Verdict | Are HEPA Grade Filters Better Than MERV Rated Filters?
HEPA filters are hands down the best air filter as they have an effective top-tier MERV 17 to 20 rating that exceeds even a MERV 16 filter. If we consider a HEPA filter, it is able to capture a minimum of 99.97% contaminants from the air of size 0.3 microns. Whereas in the case of MERV 16 filters, they capture about >95% of particles of size 0.3 to 1.0 microns. HEPA filters are utilized in nursery homes, educational institutions, and healthcare applications like anterooms, surgery rooms, isolation wards due to their high particle removal efficiency. However, if you do not suffer from any allergy or respiratory disease, a general MERV 5-8 rated filter shall do for your house. But for most households, a MERV filter with a 9 and above rating is considered the best. It proves to be effective even at the lower tier against finer particles like mold, pollen, spore, and VOCs released from cleaning products. In addition, superior MERV-rated filters (13-16) are employed in commercial set-ups having 75% or greater filtration capacity.
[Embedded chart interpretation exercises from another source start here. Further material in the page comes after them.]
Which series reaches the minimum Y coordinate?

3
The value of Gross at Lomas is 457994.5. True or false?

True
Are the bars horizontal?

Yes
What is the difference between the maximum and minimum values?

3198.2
Both HEPA and MERV are intended to enhance indoor air quality and ventilation. Nevertheless, not all air filters are alike. While selecting an air filter, you should give it a thought to your requirements and evaluate the air quality in your home. Checking up with your furnace system before installing a filter is also a significant point. An HVAC personnel might help you decide what kind of filter is best for your system.
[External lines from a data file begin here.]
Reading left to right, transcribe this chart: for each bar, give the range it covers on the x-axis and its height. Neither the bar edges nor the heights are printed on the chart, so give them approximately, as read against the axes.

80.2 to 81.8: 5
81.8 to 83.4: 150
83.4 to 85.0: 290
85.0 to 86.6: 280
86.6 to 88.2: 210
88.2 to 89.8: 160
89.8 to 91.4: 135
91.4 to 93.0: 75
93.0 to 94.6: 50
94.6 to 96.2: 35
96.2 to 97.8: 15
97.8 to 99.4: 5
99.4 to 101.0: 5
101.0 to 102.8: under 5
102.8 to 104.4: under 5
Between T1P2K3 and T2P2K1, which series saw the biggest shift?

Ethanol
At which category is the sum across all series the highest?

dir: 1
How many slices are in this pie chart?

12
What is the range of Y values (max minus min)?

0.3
Eventually, all it comes down to a well-balanced ventilation system. Having a MERV filter in your HVAC system facilitates the circulation of clean air as the air in your home is constantly being recirculated. In case your HVAC system doesn’t support HEPA or MERV filter upgrade, a HEPA purifier for every room could help. You just need to turn it on with at least 2 air changes per hour.